__MATERIAL TO PROCESS__:
===

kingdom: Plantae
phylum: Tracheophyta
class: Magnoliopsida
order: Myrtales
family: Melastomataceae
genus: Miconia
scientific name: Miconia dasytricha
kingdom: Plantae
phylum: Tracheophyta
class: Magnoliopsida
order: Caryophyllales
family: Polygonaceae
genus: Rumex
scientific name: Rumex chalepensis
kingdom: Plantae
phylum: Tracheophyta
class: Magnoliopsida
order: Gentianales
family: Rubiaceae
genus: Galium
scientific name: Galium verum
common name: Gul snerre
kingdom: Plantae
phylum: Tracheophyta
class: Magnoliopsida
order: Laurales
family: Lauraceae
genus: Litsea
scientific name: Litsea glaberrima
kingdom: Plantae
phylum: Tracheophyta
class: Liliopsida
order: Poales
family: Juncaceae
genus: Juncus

===

__SHORT PROBLEM__:
Switch each "phylum" in the rows above to "division" and write out all the lines again, with nothing else changed.

__SOLUTION TO THIS EXERCISE__:
kingdom: Plantae
division: Tracheophyta
class: Magnoliopsida
order: Myrtales
family: Melastomataceae
genus: Miconia
scientific name: Miconia dasytricha
kingdom: Plantae
division: Tracheophyta
class: Magnoliopsida
order: Caryophyllales
family: Polygonaceae
genus: Rumex
scientific name: Rumex chalepensis
kingdom: Plantae
division: Tracheophyta
class: Magnoliopsida
order: Gentianales
family: Rubiaceae
genus: Galium
scientific name: Galium verum
common name: Gul snerre
kingdom: Plantae
division: Tracheophyta
class: Magnoliopsida
order: Laurales
family: Lauraceae
genus: Litsea
scientific name: Litsea glaberrima
kingdom: Plantae
division: Tracheophyta
class: Liliopsida
order: Poales
family: Juncaceae
genus: Juncus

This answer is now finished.